Monday, 2 September 2013

Seamus is Famous

We arrived back in Ireland a day late due to work commitments. I have referred to the satanic mill  in jest but I wasn't laughing on Saturday. 16 hours in Canterbury chewing legal sawdust is not a laughing matter.

Enough. I am home. The air is clear and there is an autumn chill. We are lying low and being treated like children by my mother.

I was introduced to the term inner emigre by Seamus Heaney.  In an interview he said  "from the beginning to the end of the Irish tradition, there is this example of exiling yourself from the familiar in order to compose your soul — which is a parallel activity, I suppose, to composing poetry".

I glimpsed the funeral of Mr Heaney on the TV. I was aware of his passing through the Guardian  online who asked Sir Bono of Vox to ruminate . It would  have been more appropriate  if they asked regular folk but instead they asked the messianic one .

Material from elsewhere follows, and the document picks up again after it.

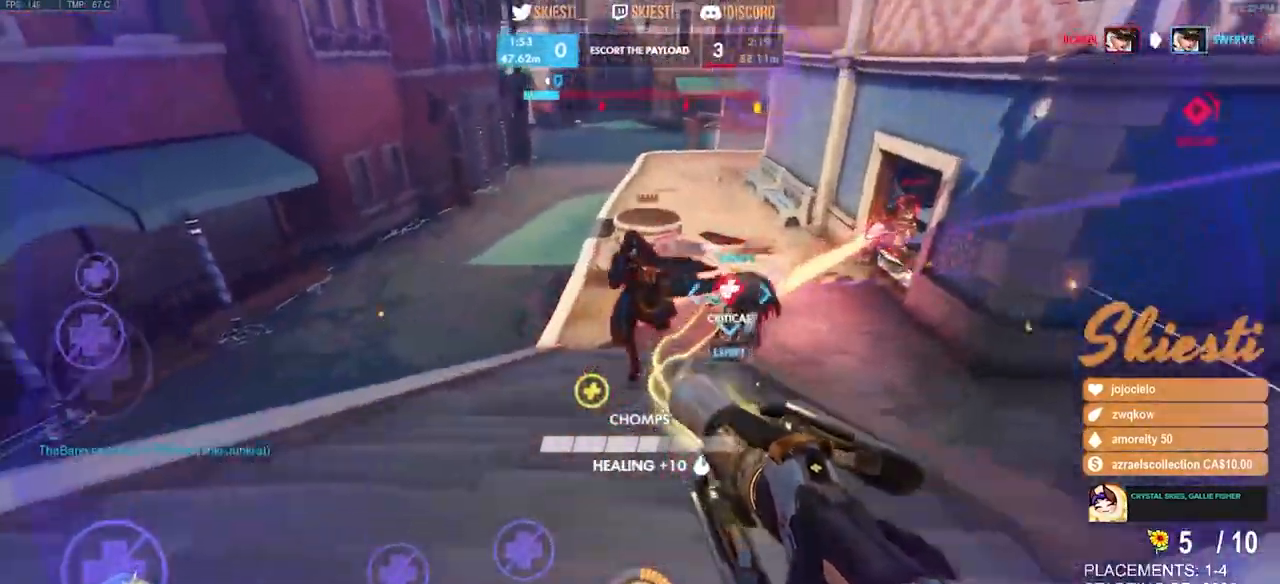
{"keys": ["a"], "mouse": ["right"], "events": [[117, "ctrl", "up"], [133, "space", "up"]]}
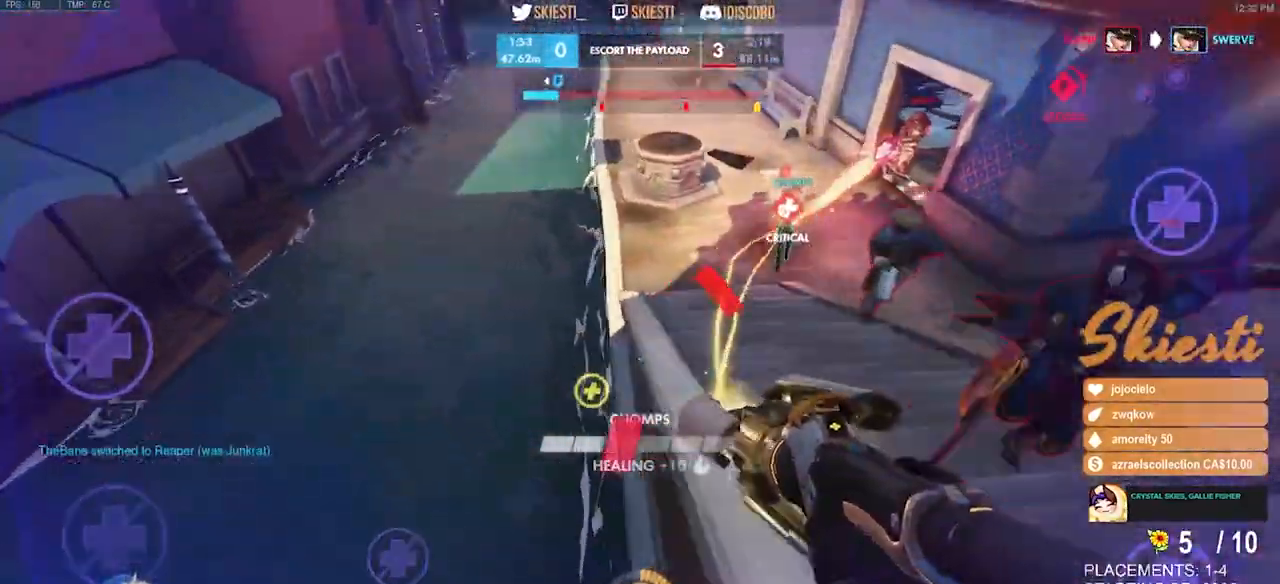
{"keys": ["a", "s"], "mouse": ["right"], "events": [[167, "s", "down"], [200, "space", "down"], [400, "space", "up"]]}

At school I had difficulty with poetry . I couldn't connect with Wordsworth , Larkin's sourness or Hopkin's prosody. That changed when I read Mr. Heaney . His poems were concrete, spare and the rural imagery familiar. When he described his pen as a gun he took a hold and his struggle to find images  for  adversity were an inspiration. His work led to others like Czelaw Milosz and back again to Hopkins . As a writer he engaged with his time and made beauty out of madness.

A great poet and, from all accounts, a great humble man.